Council to spend thousands shipping surplus trams to Scotland

The trams are due to be shipped from Spain

COUNCIL bosses are to spend £110,000 on shipping a fleet of trams they no longer need from Spain to Edinburgh.

And the ten redundant trams might have to be ferried back out to the continent – if the council can find a buyer for them.

The vehicles are considered surplus to requirements after a decision was taken to curtail the city’s troubled tram route earlier this year.

Edinburgh City Council has confirmed the cost of importing the trams from northern Spain is around £11,000 each.

Critics of the beleaguered project have questioned the logic of bringing the vehicles to Edinburgh if it will eventually cost money to send them elsewhere.

But the local authority has said the trams will be used in rotation – meaning they could eventually be sold second hand.


One of the trams – which cost £2million each to build – arrived almost two hours late at a new depot in the Gogar area of the city last week.

Another tram is in storage in West Lothian.

The remaining 25 are being stored in Irun, in northern Spain, and will make the journey to the city by road and sea in the coming weeks at a cost of around £300,000.

The shipment includes the 10 that the council has already admitted it does not need because of the decision to end the line at St Andrews Square instead of continuing it to Newhaven.

Despite a global hunt to find someone to buy or lease the unwanted trams the local authority will still pay for their delivery.

If a buyer is secured the council might face a similar bill because officials are trying to attract interest from across the continent.

Green councillor Steve Burgess said: “It seems pointless to transport all trams to Edinburgh when we will only need some of them. I think the council were trying to sell them and it would make sense if they went straight there rather than Edinburgh first.”

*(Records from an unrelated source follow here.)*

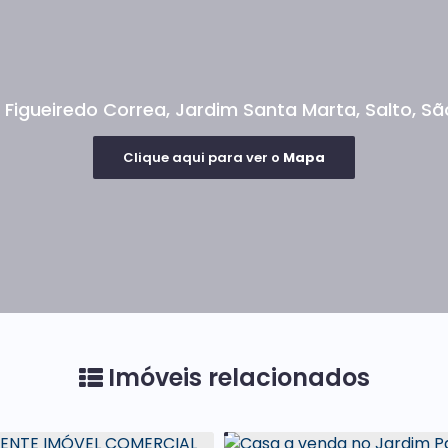
mercial! Se você é um empreendedor em busca de
antir renda recorrente com locação comercial, este
Somos também
 à disposição para atendê-lo!
 Figueiredo Correa
,
Jardim Santa Marta
,
Salto
,
Sã
 e podemos auxiliar na melhor solução para o seu
Clique aqui para ver o
Mapa
ravilhoso imóvel comercial.
Imóveis relacionados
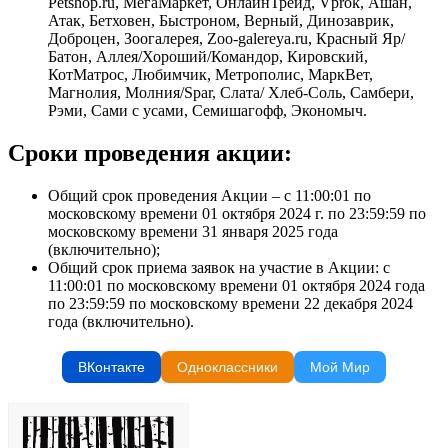
Petshop.ru, МегаМаркет, ОнлайнТрейд, Vprok, Ашан,
Атак, Бетховен, Быстроном, Верный, Динозаврик,
Доброцен, Зоогалерея, Zoo-galereya.ru, Красный Яр/
Батон, Аллея/Хороший/Командор, Кировский,
КотМатрос, Любимчик, Метрополис, МаркВет,
Магнолия, Молния/Spar, Слата/ Хлеб-Соль, Самбери,
Рэми, Сами с усами, Семишагофф, Экономыч.
Сроки проведения акции:
Общий срок проведения Акции – с 11:00:01 по
московскому времени 01 октября 2024 г. по 23:59:59 по
московскому времени 31 января 2025 года
(включительно);
Общий срок приема заявок на участие в Акции: с
11:00:01 по московскому времени 01 октября 2024 года
по 23:59:59 по московскому времени 22 декабря 2024
года (включительно).
ВКонтакте
Одноклассники
Мой Мир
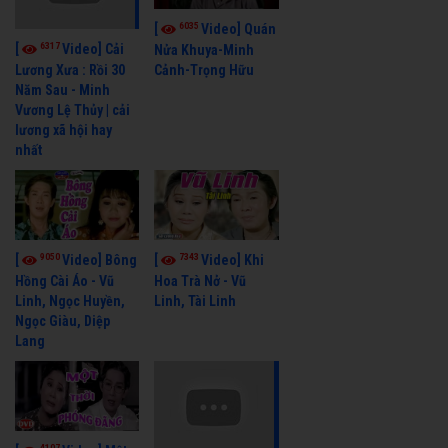
6035
[
Video] Quán
6317
[
Video] Cải
Nửa Khuya-Minh
Cảnh-Trọng Hữu
Lương Xưa : Rồi 30
Năm Sau - Minh
Vương Lệ Thủy | cải
lương xã hội hay
nhất
9050
7343
[
Video] Bông
[
Video] Khi
Hồng Cài Áo - Vũ
Hoa Trà Nở - Vũ
Linh, Ngọc Huyền,
Linh, Tài Linh
Ngọc Giàu, Diệp
Lang
4107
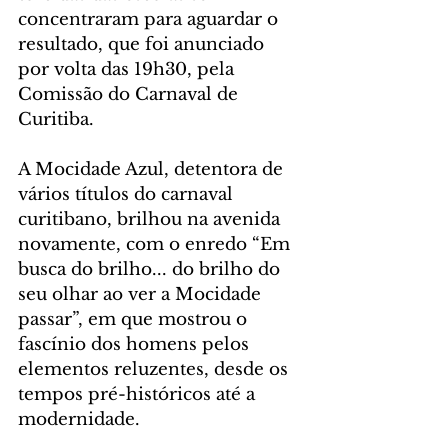
concentraram para aguardar o 
resultado, que foi anunciado 
por volta das 19h30, pela 
Comissão do Carnaval de 
Curitiba.
A Mocidade Azul, detentora de 
vários títulos do carnaval 
curitibano, brilhou na avenida  
novamente, com o enredo “Em 
busca do brilho... do brilho do 
seu olhar ao ver a Mocidade 
passar”, em que mostrou o 
fascínio dos homens pelos 
elementos reluzentes, desde os 
tempos pré-históricos até a 
modernidade.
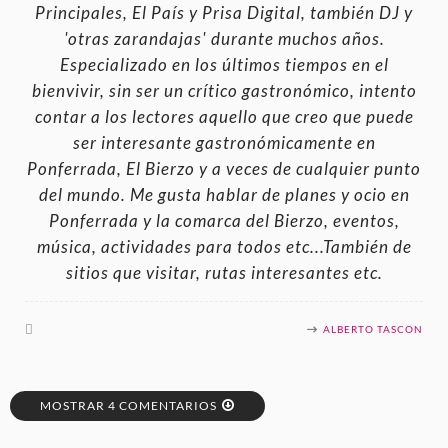
Principales, El País y Prisa Digital, también DJ y
'otras zarandajas' durante muchos años.
Especializado en los últimos tiempos en el
bienvivir, sin ser un crítico gastronómico, intento
contar a los lectores aquello que creo que puede
ser interesante gastronómicamente en
Ponferrada, El Bierzo y a veces de cualquier punto
del mundo. Me gusta hablar de planes y ocio en
Ponferrada y la comarca del Bierzo, eventos,
música, actividades para todos etc...También de
sitios que visitar, rutas interesantes etc.
ALBERTO TASCON
MOSTRAR 4 COMENTARIOS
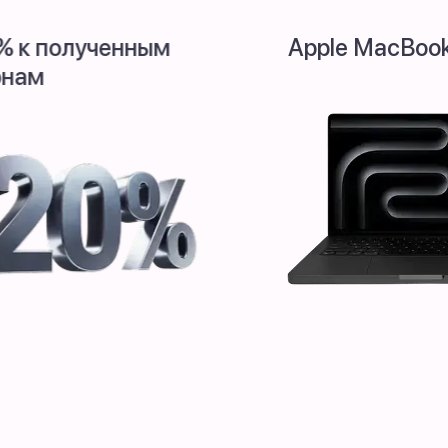
+20% к полученным
Apple
купонам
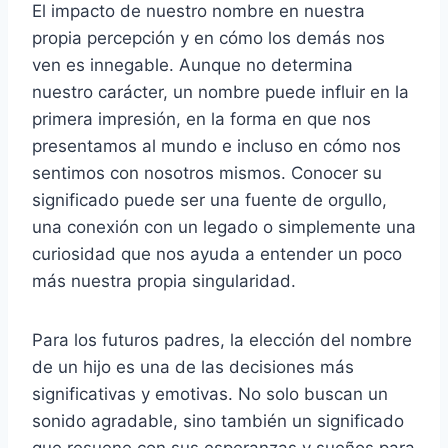
El impacto de nuestro nombre en nuestra
propia percepción y en cómo los demás nos
ven es innegable. Aunque no determina
nuestro carácter, un nombre puede influir en la
primera impresión, en la forma en que nos
presentamos al mundo e incluso en cómo nos
sentimos con nosotros mismos. Conocer su
significado puede ser una fuente de orgullo,
una conexión con un legado o simplemente una
curiosidad que nos ayuda a entender un poco
más nuestra propia singularidad.
Para los futuros padres, la elección del nombre
de un hijo es una de las decisiones más
significativas y emotivas. No solo buscan un
sonido agradable, sino también un significado
que resuene con sus esperanzas y sueños para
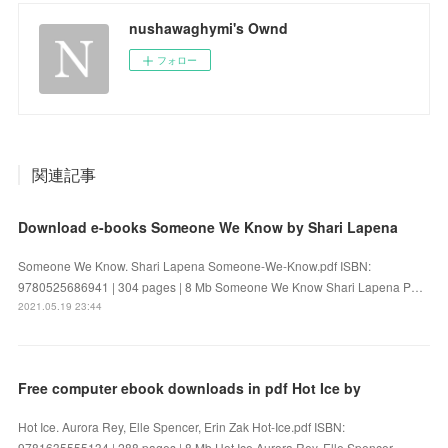
nushawaghymi's Ownd
フォロー
関連記事
Download e-books Someone We Know by Shari Lapena
Someone We Know. Shari Lapena Someone-We-Know.pdf ISBN:
9780525686941 | 304 pages | 8 Mb Someone We Know Shari Lapena P…
2021.05.19 23:44
Free computer ebook downloads in pdf Hot Ice by
Hot Ice. Aurora Rey, Elle Spencer, Erin Zak Hot-Ice.pdf ISBN:
9781635555134 | 288 pages | 8 Mb Hot Ice Aurora Rey, Elle Spencer, ...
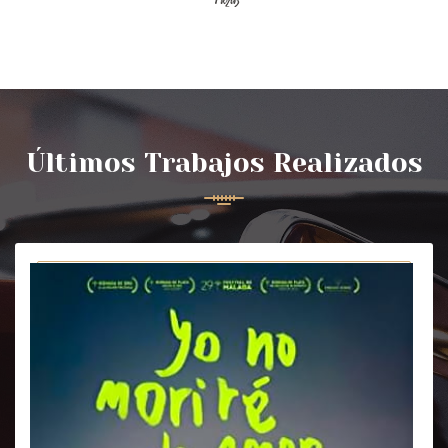
Últimos Trabajos Realizados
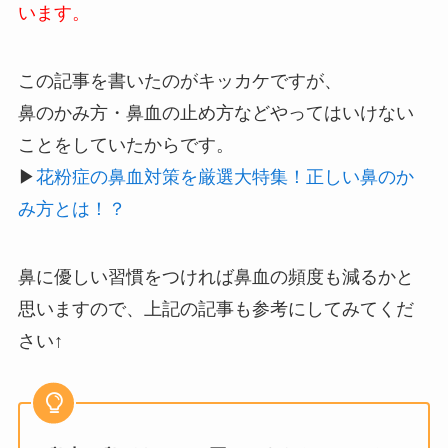
います。
この記事を書いたのがキッカケですが、
鼻のかみ方・鼻血の止め方などやってはいけない
ことをしていたからです。
▶︎
花粉症の鼻血対策を厳選大特集！正しい鼻のか
み方とは！？
鼻に優しい習慣をつければ鼻血の頻度も減るかと
思いますので、上記の記事も参考にしてみてくだ
さい↑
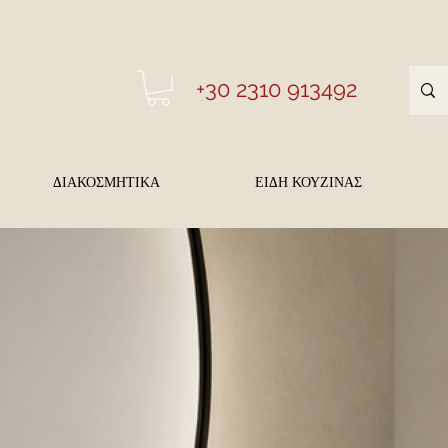
+30 2310 913492
ΔΙΑΚΟΣΜΗΤΙΚΑ
ΕΙΔΗ ΚΟΥΖΙΝΑΣ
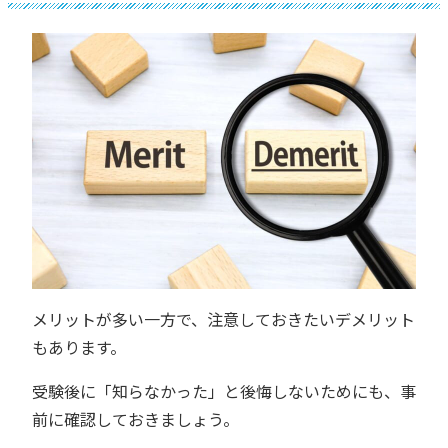
メリットが多い一方で、注意しておきたいデメリット
もあります。
受験後に「知らなかった」と後悔しないためにも、事
前に確認しておきましょう。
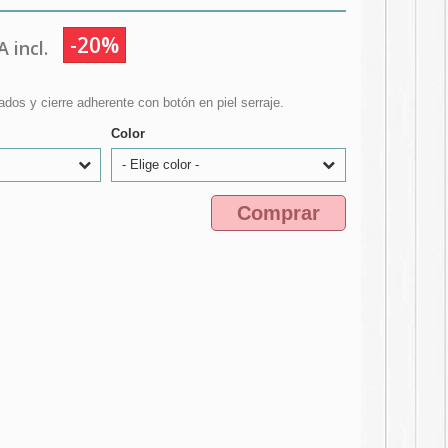
-20%
 incl.
dos y cierre adherente con botón en piel serraje.
Color
- Elige color -
Comprar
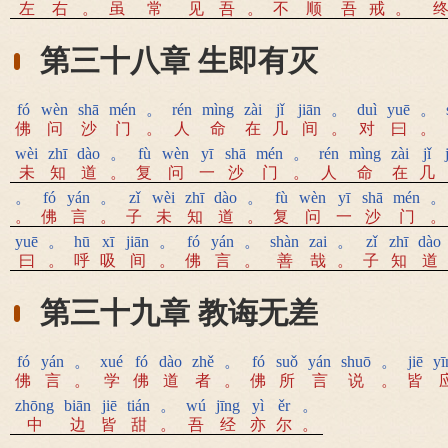
左
右
。
虽
常
见
吾
。
不
顺
吾
戒
。
第三十八章 生即有灭
fó
wèn
shā
mén
。
rén
mìng
zài
jǐ
jiān
。
duì
yuē
。
佛
问
沙
门
。
人
命
在
几
间
。
对
曰
。
wèi
zhī
dào
。
fù
wèn
yī
shā
mén
。
rén
mìng
zài
jǐ
未
知
道
。
复
问
一
沙
门
。
人
命
在
几
。
fó
yán
。
zǐ
wèi
zhī
dào
。
fù
wèn
yī
shā
mén
。
。
佛
言
。
子
未
知
道
。
复
问
一
沙
门
。
yuē
。
hū
xī
jiān
。
fó
yán
。
shàn
zai
。
zǐ
zhī
dào
曰
。
呼
吸
间
。
佛
言
。
善
哉
。
子
知
道
第三十九章 教诲无差
fó
yán
。
xué
fó
dào
zhě
。
fó
suǒ
yán
shuō
。
jiē
yī
佛
言
。
学
佛
道
者
。
佛
所
言
说
。
皆
zhōng
biān
jiē
tián
。
wú
jīng
yì
ěr
。
中
边
皆
甜
。
吾
经
亦
尔
。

Councillor Andrew Burns, leader of the city council’s Labour group, said: “You have to ask if enough lateral thinking has been applied on this.

“We, as an opposition group, are not close enough to know about the ongoing discussions on leasing or selling the tram vehicles to other local authorities, but it strikes me that there could be the possibility of these trams coming to Edinburgh and being taken elsewhere again.


“We do not need at least ten of these trams, probably more, and we should be doing everything possible to lease or sell them on.”

It is estimated that only seven of the 27 trams are need to operate the line between the airport and St Andrew Square.

Of the remaining 20, there are 10 currently on the market.

Despite that, the city council has confirmed for the first time that all 27 of the vehicles will be used in rotation, as it is believed keeping them in storage could result in damage.

Cllr Burns added: “I would anticipate that a brand new tram would be worth somewhat more than a second-hand tram, though industry experts will be better placed than me to know.”

Each of the remaining 25 trams will take a similar route to Edinburgh as the tram that arrived last week.

It began its long journey in Irun, the base of manufacturer CAF, which forms part of the tram consortium alongside Bilfinger Berger and Siemens.

In seven parts it made the 900 mile journey on the back of three lorries, including a ferry trip from Amsterdam to Newcastle.

Dave Anderson, the council’s director of city development, said: “The delivery cost is already included in the contract for the purchase of the vehicles, regardless of whether we transport the full fleet or part of it.

“Given the trams would incur additional costs if stored in Spain, this will actually save the project money in the long term.”